The Chinese dimension represents the most structurally significant challenge. Zhipu, a Chinese AI company, has released an open-source model that reportedly matches Anthropic's Claude performance at roughly a fifth of the cost. The specific performance claims warrant caution — AI benchmarks can be gamed — but the directional claim is significant. The US has implemented significant restrictions on advanced AI chip exports to China specifically to slow competitive Chinese AI development. If Zhipu is achieving frontier-level performance at low cost on chips available within China, it raises serious questions about whether those export controls are achieving their intended effect. The open-source release compounds the challenge: by releasing the model publicly, Zhipu makes it available globally, including in jurisdictions where US AI companies might otherwise be dominant.

Goldman Sachs is meanwhile directing investment banking clients toward industrial and energy companies, arguing that the next phase of AI economic benefit flows to factories and mines rather than software companies. The logic is that AI deployment is moving beyond the data center phase into industrial automation — predictive maintenance, supply chain optimization, autonomous mining equipment. A Goldman strategist has separately argued that investors should shift from chips to cloud stocks, framing the semiconductor build-out phase as past its peak and the application layer as next.

▶ June 28, 2026

Two Million Casualties: Ukraine's War Reaches a Grim Threshold

Russian missiles and drones killed at least 10 people in Kyiv overnight on July 1st into July 2nd, continuing a pattern of intensified attacks on civilian infrastructure that has persisted throughout 2026. The strikes arrived as the Center for Strategic and International Studies released a new study estimating that total war casualties — killed and wounded combined — have now exceeded 2 million since Russia's full-scale invasion in February 2022, with Russia accounting for approximately 1.4 million and Ukraine between 525,000 and 625,000. Those figures dwarf the combined American casualties of every military conflict the United States has fought in the 21st century.

Ukraine took a significant diplomatic step by informing the International Maritime Organization that Russia's shadow fleet vessels — tankers operating without proper insurance and registration to move Russian crude outside the Western oil price cap — should be considered military targets. The designation attempts to reframe the legal status of those ships from commercial vessels to legitimate objects of attack. Separately, Kazakhstan agreed to ship gasoline to Russia as domestic fuel shortages deepened inside Russian territory, a consequence of Ukrainian drone strikes on refinery capacity and export-driven product diversion — an example of sanctions-adjacent support quietly sustaining Russia's war economy.

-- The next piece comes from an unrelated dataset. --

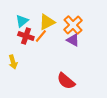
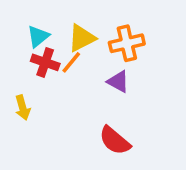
orange cross: (73, 25) -> (127, 43), turned 30
purple triangle: (73, 40) -> (118, 82), moved

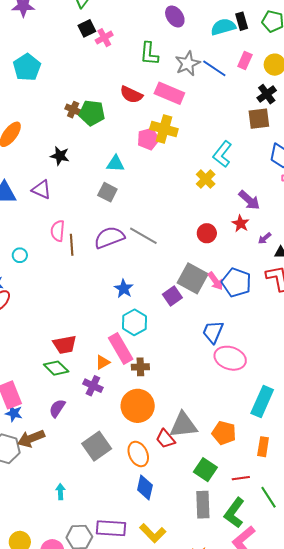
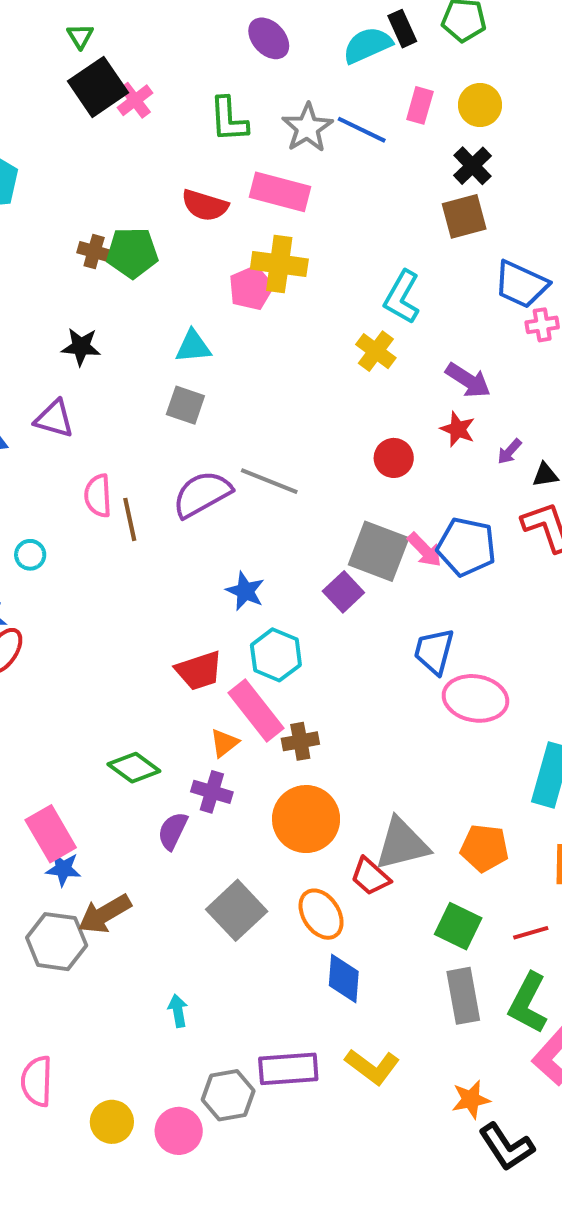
black square: (87, 28) -> (98, 87), size x1.6
red trapezoid: (65, 345) -> (199, 671), moved
purple semicircle: (57, 408) -> (173, 831), moved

Iran's position added a volatile dimension to the geopolitical picture. Indirect U.S.-Iran talks in Doha ended without a breakthrough, and Iran's military followed with explicit threats regarding the Strait of Hormuz — a waterway through which roughly 20% of the world's traded oil passes. Vice President Vance claimed U.S. strikes had set back Iran's nuclear program 'by decades,' a formulation that appears to significantly exceed earlier intelligence community assessments suggesting Iran would need approximately one year to build a nuclear weapon if it chose to weaponize. Whether Vance's framing reflects updated intelligence analysis or pre-holiday political messaging is a distinction with substantial consequences for understanding American strategic posture toward Tehran.

Poland warned that a diplomatic rift between Russia and Ukraine — including tensions between Kyiv's government and some Western partners over negotiating conditions — could be exploited by Moscow to fracture the coalition sustaining Ukrainian resistance. Warsaw, one of the most hawkish supporters of Ukraine in Europe, described the risk in terms that carried particular weight given the country's geographic and historical exposure to Russian pressure.